Vidaura was still staring a hole in the ceiling.

“You know,” she said finally. “I never really liked Mari. She was always trying so hard to prove something to the rest of us. Like it just wasn’t enough just to be one of the Bugs.”

“Maybe for her it wasn’t.”

I thought about Koi’s description of Mari Ado’s death, and I wondered if at the end she’d pulled the trigger to escape interrogation or simply a return to the family ties she’d spent her whole life trying to sever. I wondered if her aristo blood would have been enough to save her from Aiura’s wrath and what she would have had to do to walk away from the interrogation constructs in a fresh sleeve, what she would have had to buy back into to get out intact. I wondered if in the last few moments of dimming vision, she looked at the aristo blood from her own wounds, and hated it just enough.

“Jack’s talking some shit about heroic sacrifice.”

“Oh, I see.”

She swivelled her gaze down to my face. “That’s not why I’m here.”

I said nothing. She went back to looking at the ceiling.

“Oh shit, yes it is.”

We listened to the snarling and the shouts outside. Vidaura sighed and sat up. She jammed the heels of both hands against her eyes and shook her head.
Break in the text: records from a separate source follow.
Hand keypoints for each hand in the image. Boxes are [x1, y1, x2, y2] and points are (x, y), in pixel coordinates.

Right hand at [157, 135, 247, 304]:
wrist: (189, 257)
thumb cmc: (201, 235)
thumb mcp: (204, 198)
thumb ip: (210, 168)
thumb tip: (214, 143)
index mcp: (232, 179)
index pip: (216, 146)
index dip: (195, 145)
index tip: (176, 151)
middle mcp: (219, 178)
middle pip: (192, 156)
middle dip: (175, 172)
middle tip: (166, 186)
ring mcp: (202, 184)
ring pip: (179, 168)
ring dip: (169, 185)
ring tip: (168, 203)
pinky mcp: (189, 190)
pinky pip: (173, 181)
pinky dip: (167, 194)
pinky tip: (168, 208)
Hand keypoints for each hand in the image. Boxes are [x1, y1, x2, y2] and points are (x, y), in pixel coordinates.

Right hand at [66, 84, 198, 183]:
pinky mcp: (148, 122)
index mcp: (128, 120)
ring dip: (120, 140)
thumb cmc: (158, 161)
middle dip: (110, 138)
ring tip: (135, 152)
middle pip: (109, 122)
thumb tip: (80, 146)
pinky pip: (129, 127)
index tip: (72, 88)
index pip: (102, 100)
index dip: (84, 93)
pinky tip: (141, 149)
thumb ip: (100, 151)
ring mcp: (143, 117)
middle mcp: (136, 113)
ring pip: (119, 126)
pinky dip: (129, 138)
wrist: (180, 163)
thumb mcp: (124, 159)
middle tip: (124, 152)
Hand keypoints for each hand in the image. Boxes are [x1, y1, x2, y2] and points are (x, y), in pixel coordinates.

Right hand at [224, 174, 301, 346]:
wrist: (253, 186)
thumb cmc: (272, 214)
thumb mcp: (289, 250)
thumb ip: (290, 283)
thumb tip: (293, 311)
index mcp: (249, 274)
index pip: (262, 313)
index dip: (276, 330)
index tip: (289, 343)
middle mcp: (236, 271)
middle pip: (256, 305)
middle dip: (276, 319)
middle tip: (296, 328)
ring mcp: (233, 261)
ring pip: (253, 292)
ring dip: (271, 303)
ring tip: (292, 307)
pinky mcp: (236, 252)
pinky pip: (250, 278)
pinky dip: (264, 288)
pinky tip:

“Do you ever wonder,” she asked me. “If we’re really human any more?”

“As Envoys?” I shrugged. “I try not to buy into the standard tremble-tremble-the-posthumans-are-coming crabshit, if that’s what you mean. Why?”

“I don’t know.” She shook her head irritably. “Yeah, it’s fucking stupid, I know. But sometimes I talk to Jack and the others, and it’s like they’re a different fucking species to me. The things they believe. The level of belief they can bring to bear, with next to nothing to justify it.”